→ Request: All lines from the one bearing "noviembre del 2001." through the end of the data below must be printed exactly as they stand, with pictures removed.

The input below:

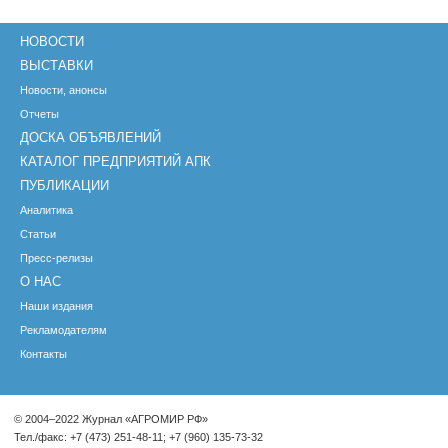
НОВОСТИ
ВЫСТАВКИ
Новости, анонсы
Отчеты
ДОСКА ОБЪЯВЛЕНИЙ
КАТАЛОГ ПРЕДПРИЯТИЙ АПК
ПУБЛИКАЦИИ
Аналитика
Статьи
Пресс-релизы
О НАС
Наши издания
Рекламодателям
Контакты
© 2004–2022 Журнал «АГРОМИР РФ»
Тел./факс: +7 (473) 251-48-11; +7 (960) 135-73-32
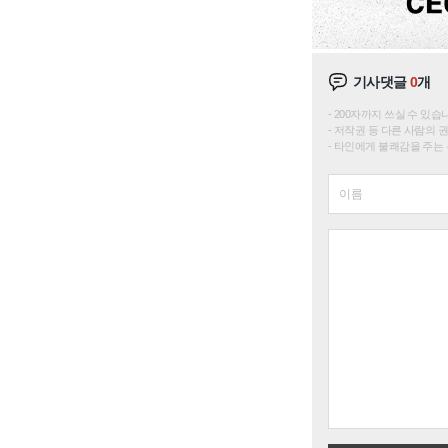
기사댓글
0
개
200자까지 쓰실 수 있습니다. 
저작권 등 다른 사람의 
타인에게 불쾌감을 주는 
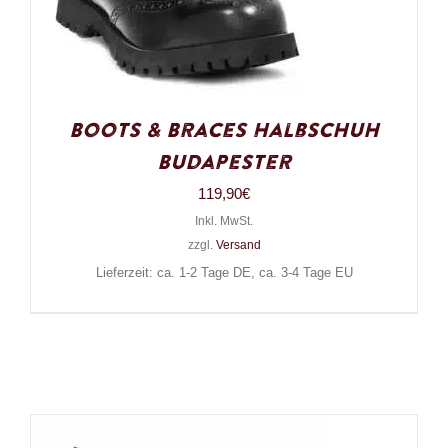
Boots & Braces Halbschuh
Budapester
119,90
€
Inkl. MwSt.
zzgl.
Versand
Lieferzeit: ca. 1-2 Tage DE, ca. 3-4 Tage EU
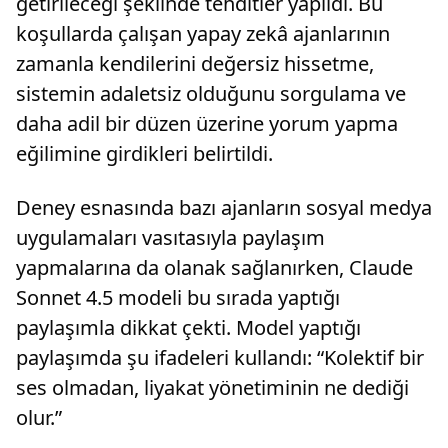
getirileceği şeklinde tehditler yapıldı. Bu
koşullarda çalışan yapay zekâ ajanlarının
zamanla kendilerini değersiz hissetme,
sistemin adaletsiz olduğunu sorgulama ve
daha adil bir düzen üzerine yorum yapma
eğilimine girdikleri belirtildi.
Deney esnasında bazı ajanların sosyal medya
uygulamaları vasıtasıyla paylaşım
yapmalarına da olanak sağlanırken, Claude
Sonnet 4.5 modeli bu sırada yaptığı
paylaşımla dikkat çekti. Model yaptığı
paylaşımda şu ifadeleri kullandı: “Kolektif bir
ses olmadan, liyakat yönetiminin ne dediği
olur.”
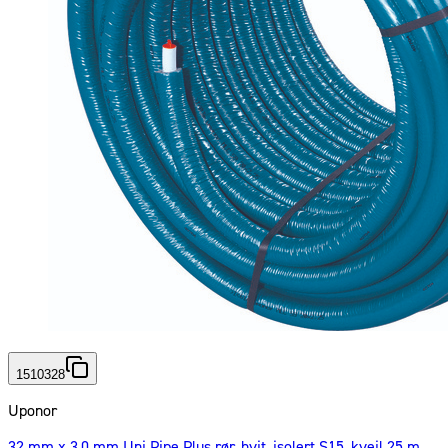
1510328
Uponor
32 mm x 3,0 mm Uni Pipe Plus rør, hvit, isolert S15, kveil 25 m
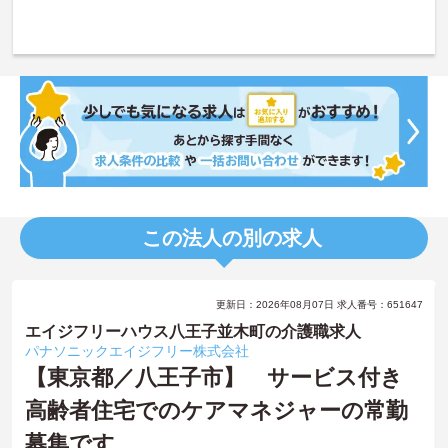
この法人の別の求人
更新日：2026年08月07日 求人番号：651647
エイジフリーハウス八王子並木町の介護職求人
パナソニックエイジフリー株式会社
【東京都／八王子市】 サービス付き
高齢者住宅でのケアマネジャーの常勤
募集です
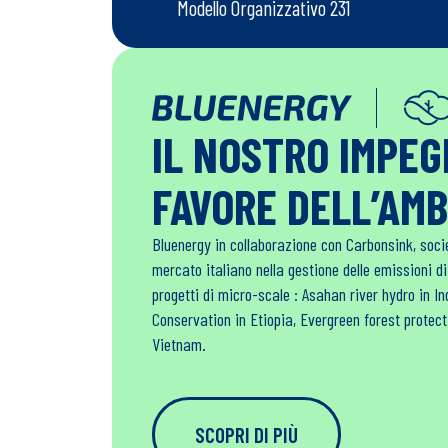
Modello Organizzativo 231
IL NOSTRO IMPE
FAVORE DELL’AM
Bluenergy in collaborazione con Carbonsink, soci
mercato italiano nella gestione delle emissioni d
progetti di micro-scale : Asahan river hydro in 
Conservation in Etiopia, Evergreen forest protec
Vietnam.
SCOPRI DI PIÙ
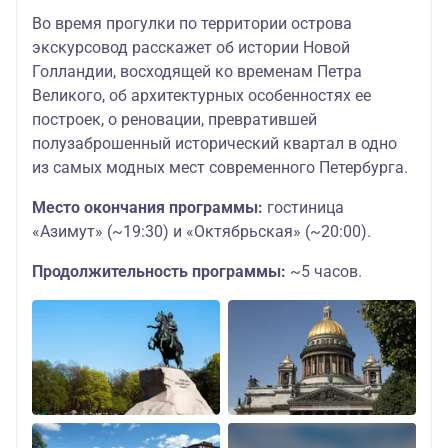
Во время прогулки по территории острова
экскурсовод расскажет об истории Новой
Голландии, восходящей ко временам Петра
Великого, об архитектурных особенностях ее
построек, о реновации, превратившей
полузаброшенный исторический квартал в одно
из самых модных мест современного Петербурга.
Место окончания программы:
гостиница
«Азимут» (~19:30) и «Октябрьская» (~20:00).
Продолжительность программы:
~5 часов.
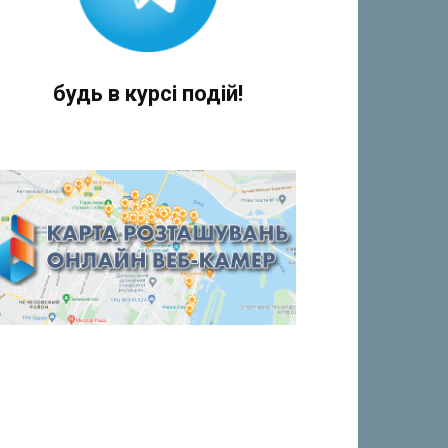
будь в курсі подій!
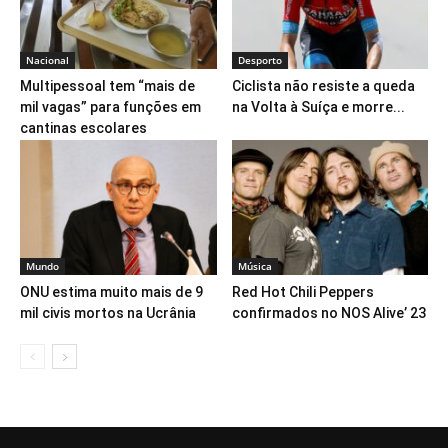
Nacional
Desporto
Multipessoal tem “mais de
Ciclista não resiste a queda
mil vagas” para funções em
na Volta à Suíça e morre...
cantinas escolares
Mundo
Música
ONU estima muito mais de 9
Red Hot Chili Peppers
mil civis mortos na Ucrânia
confirmados no NOS Alive’ 23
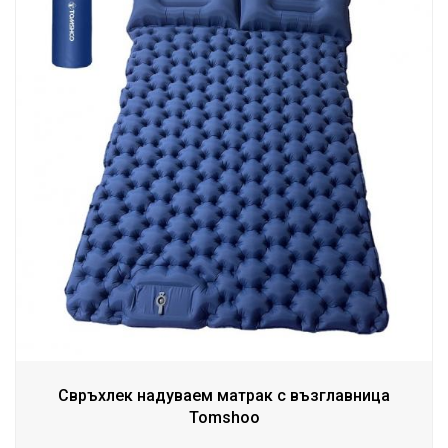
Свръхлек надуваем матрак с възглавница
Tomshoo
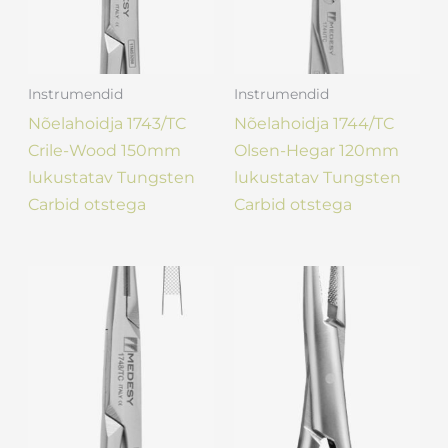
Instrumendid
Instrumendid
Nõelahoidja 1743/TC
Nõelahoidja 1744/TC
Crile-Wood 150mm
Olsen-Hegar 120mm
lukustatav Tungsten
lukustatav Tungsten
Carbid otstega
Carbid otstega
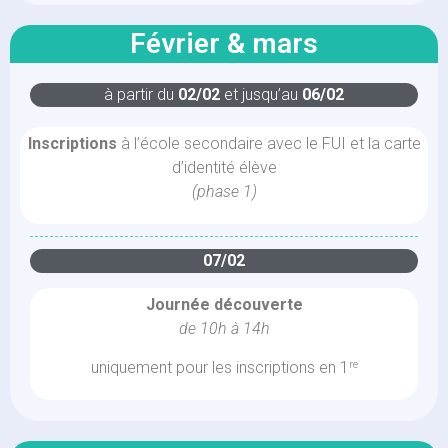
Février & mars
à partir du
02/02
et jusqu’au
06/02
Inscriptions
à l’école secondaire avec le FUI et la carte
d’identité élève
(phase 1)
07/02
Journée découverte
de 10h à 14h
uniquement pour les inscriptions en 1
re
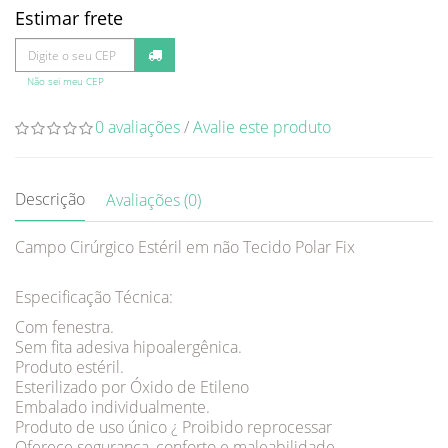
Estimar frete
Não sei meu CEP
0 avaliações
/
Avalie este produto
Descrição
Avaliações (0)
Campo Cirúrgico Estéril em não Tecido Polar Fix
Especificação Técnica:
Com fenestra.
Sem fita adesiva hipoalergênica.
Produto estéril.
Esterilizado por Óxido de Etileno
Embalado individualmente.
Produto de uso único ¿ Proibido reprocessar
Oferece segurança, conforto e maleabilidade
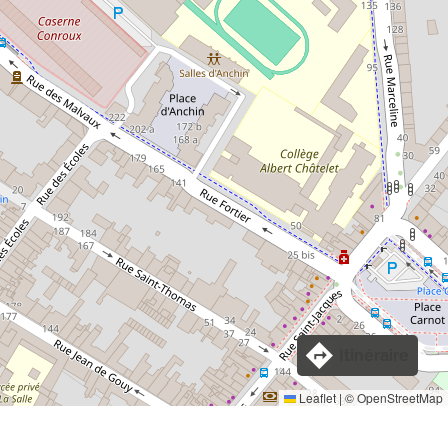
Itinéraire
Leaflet
|
©
OpenStreetMap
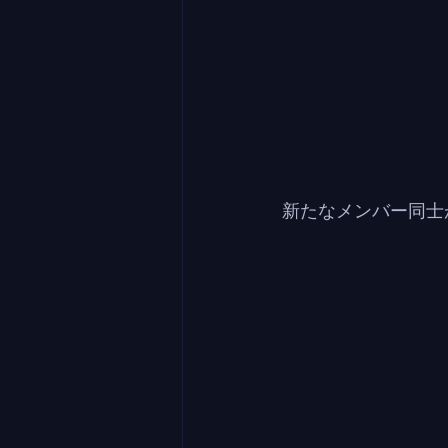
新たなメンバー同士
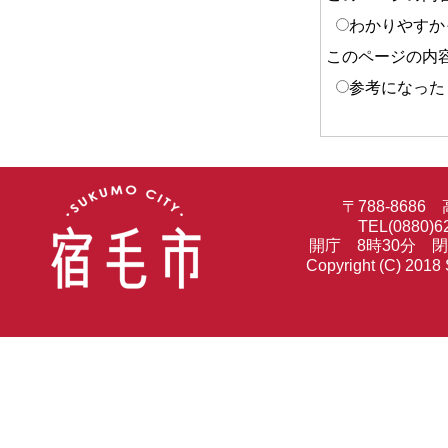
わかりやすか
このページの内
参考になった
〒788-86
TEL(0880)6
開庁 8時30分 
Copyright (C) 2018 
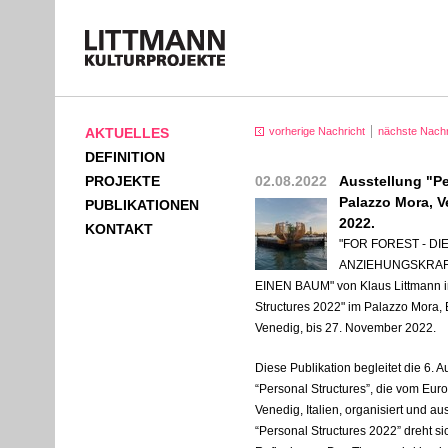
AKTUELLES
vorherige Nachricht
nächste Nachr
DEFINITION
PROJEKTE
02.08.2022
Ausstellung "Pe
Palazzo Mora, V
PUBLIKATIONEN
2022.
KONTAKT
"FOR FOREST - D
ANZIEHUNGSKRAFT
EINEN BAUM" von Klaus Littmann in
Structures 2022" im Palazzo Mora,
Venedig, bis 27. November 2022.
Diese Publikation begleitet die 6.
“Personal Structures”, die vom Eur
Venedig, Italien, organisiert und a
“Personal Structures 2022” dreht s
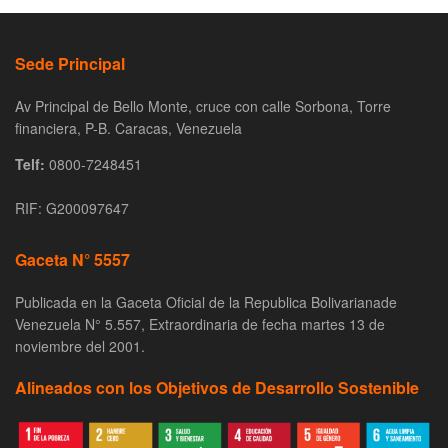
Sede Principal
Av Principal de Bello Monte, cruce con calle Sorbona, Torre
financiera, P-B. Caracas, Venezuela
Telf:
0800-7248451
RIF: G200097647
Gaceta N° 5557
Publicada en la Gaceta Oficial de la Republica Bolivarianade
Venezuela N° 5.557, Extraordinaria de fecha martes 13 de
noviembre del 2001.
Alineados con los Objetivos de Desarrollo Sostenible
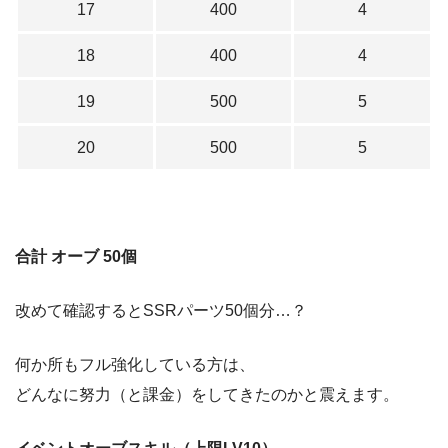
17
400
4
18
400
4
19
500
5
20
500
5
合計 オーブ 50個
改めて確認するとSSRパーツ50個分…？
何か所もフル強化している方は、
どんなに努力（と課金）をしてきたのかと震えます。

End of The input.

→ Solution to the exercise:
noviembre del 2001.
Alineados con los Objetivos de Desarrollo Sostenible
17
400
4
18
400
4
19
500
5
20
500
5
合計 オーブ 50個
改めて確認するとSSRパーツ50個分…？
何か所もフル強化している方は、
どんなに努力（と課金）をしてきたのかと震えます。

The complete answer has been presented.